From time to time I consider destroying my years of journals. I think about this from the standpoint of making it easier for whoever has to make decisions about my “stuff” after I have moved on. One of the things that I appreciated about my Mother was the fact that she had arranged for her final days in such a way that handling details following her death was remarkably easy. Through the years I have not only accumulated numerous notebooks containing my journals and miscellaneous writings, but also many other things that might well be taken care of while I still can. But that is another story.
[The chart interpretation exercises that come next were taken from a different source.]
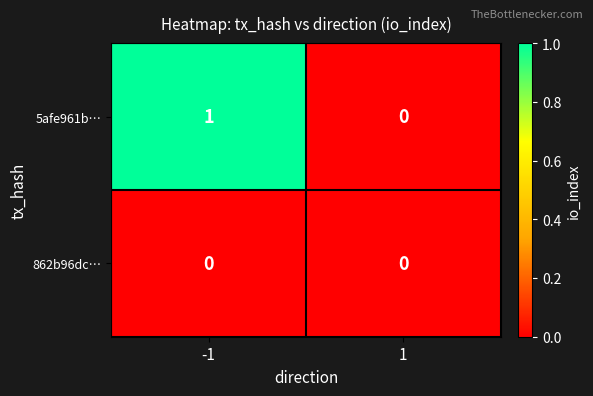

Count the number of categories in the chart.

2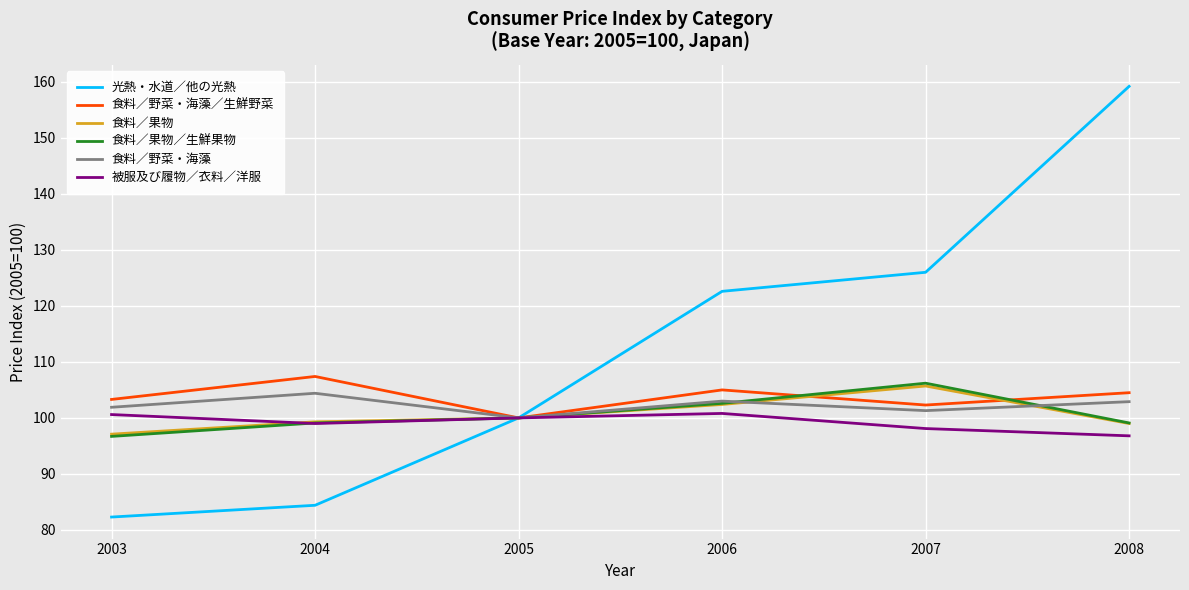

Which series has the widest spread of values?

光熱・水道／他の光熱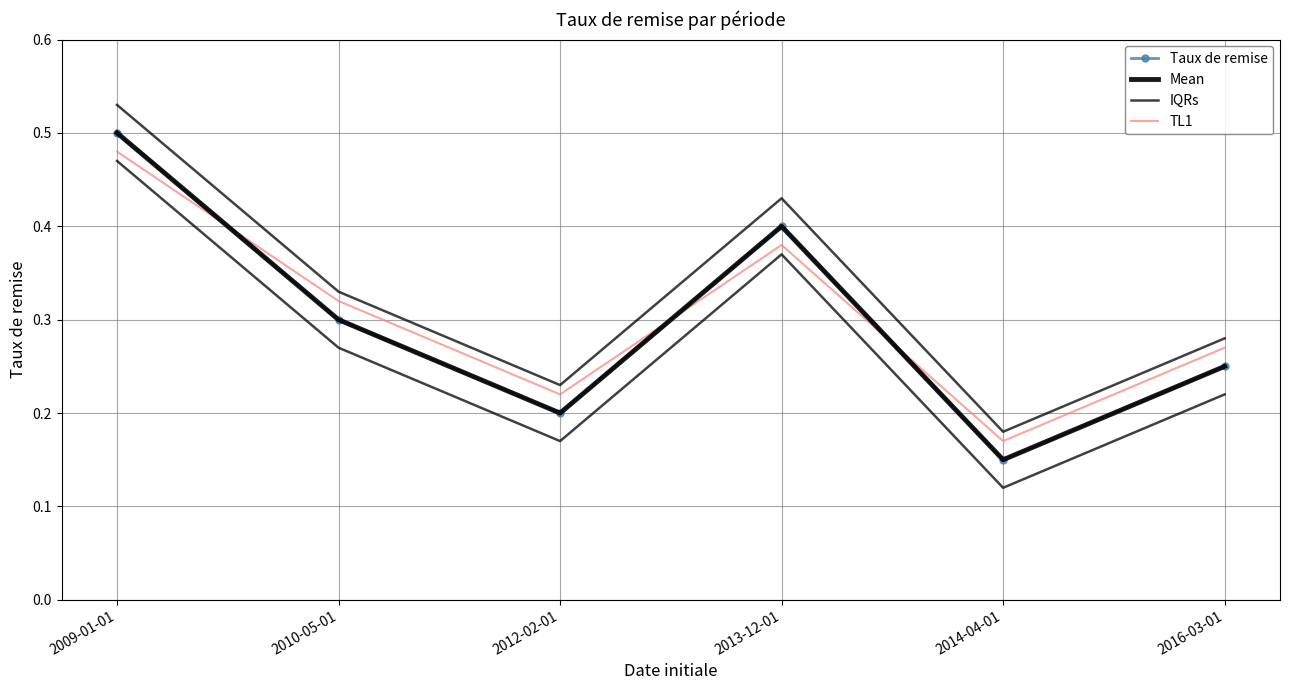

True or false: IQRs has a value of 0.5 at 2009-01-01.

True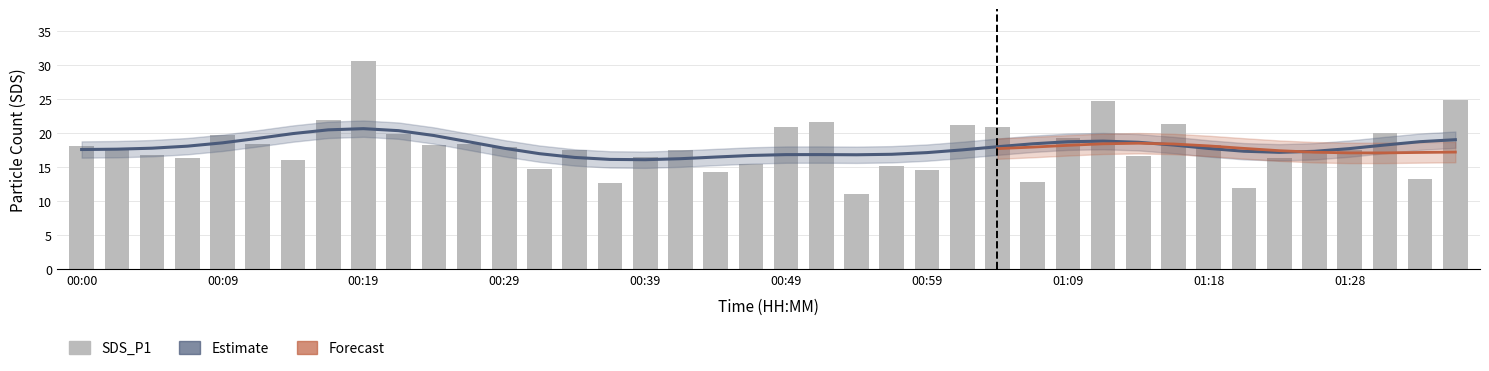

Which category has the highest value across all series?

00:19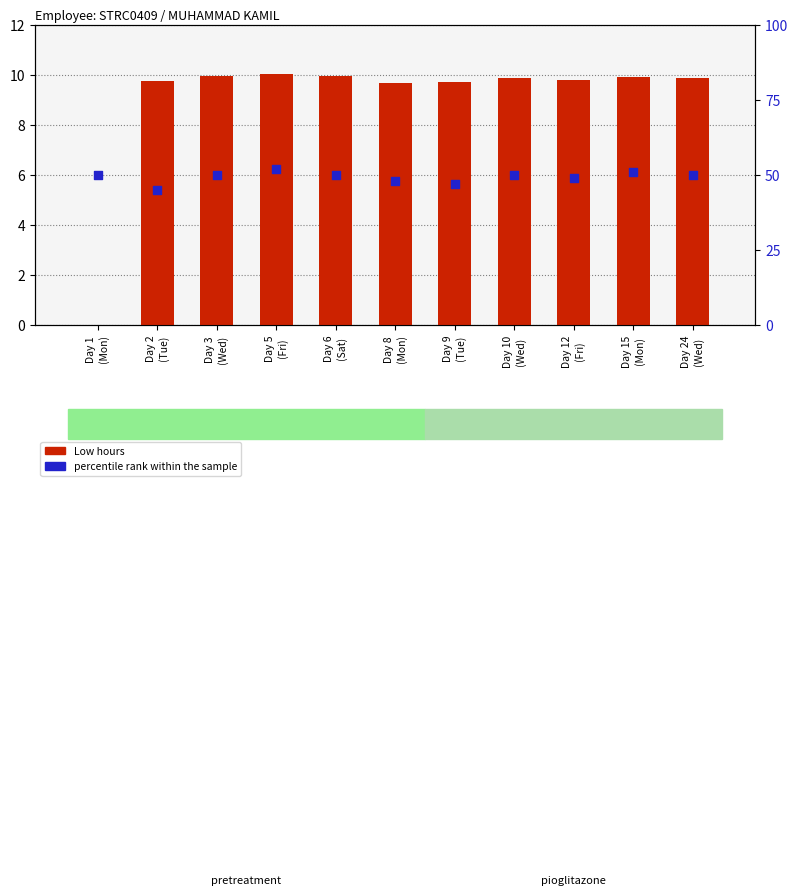

At which category is the sum across all series the highest?

Day 5
(Fri)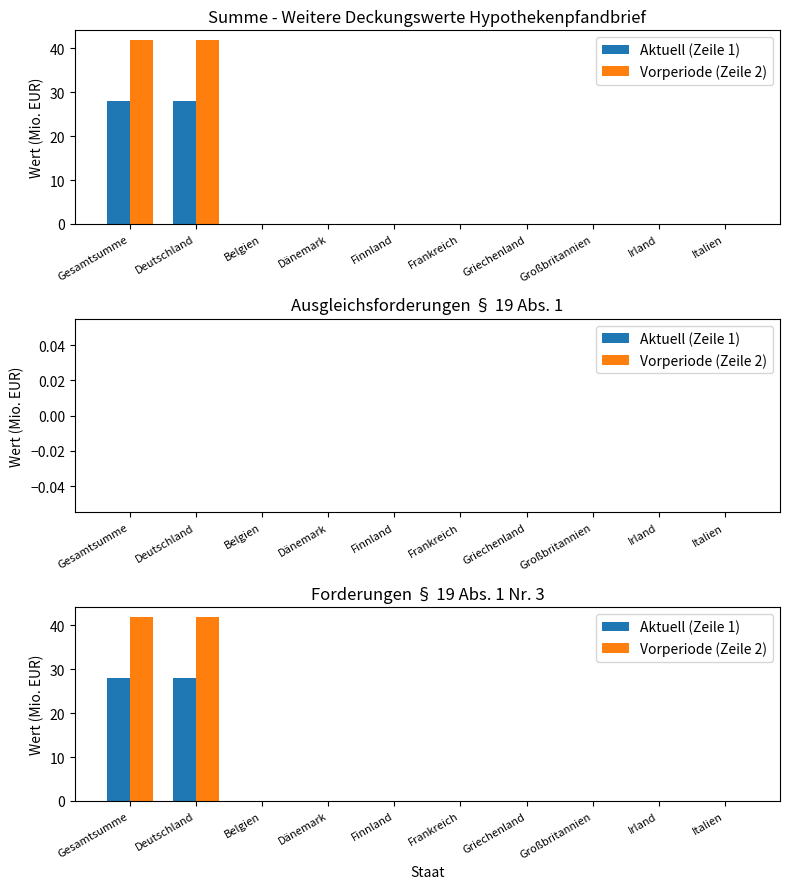

How many distinct data groups are displayed?

2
Years ago when I was taking psychology classes in college I had a Skinnerian behaviorist professor who engaged the class in a number of experiments that besides teaching us about that aspect of psychology, gave us an opportunity to learn research procedures. Of course, there was a lot of work involved in these projects. The professor occasionally would tell us about how once in a fit of anger he had destroyed all of the research he had done on a pet project. I think his purpose in telling us that was to encourage us to respect the work we did and not to follow his foolish example.

You can imagine the surprise in class the day he stormed in, obviously enraged over some apparent slight he had experienced from his peers, and told us that he had destroyed all of his recent project work!

Every time I consider destroying my journals I think back to that class. So, for the time being, I will delay any such action because I still find them to be a resource for gauging how I am doing in my growth process. I still journalize, though not as regularly as I once did. Again, I think this is in response to considering the “clean up” after I am gone. For what is worth, I encourage you to consider journalizing your experiences. I know you will look back upon the entries over time with a sense of amazement at how prescient they turned out to be.

2 comments:

Elaine said...

It really had been a long time since I latest wrote diary.I used to maintain that in my school day. You are a very good adviser to remind me to pick up my pen again. In my way, I would choose to post the journals or scattered thinking through blog, another kind of diary. Maybe it's somewhat chaotic, but I may have a clear look for the past experiences to coach myself.

Dan said...

Hi Elaine. I use my blog as a form of journal as well, but other journals are for more personalized considerations and thought processes that are still forming. Thanks for your comment!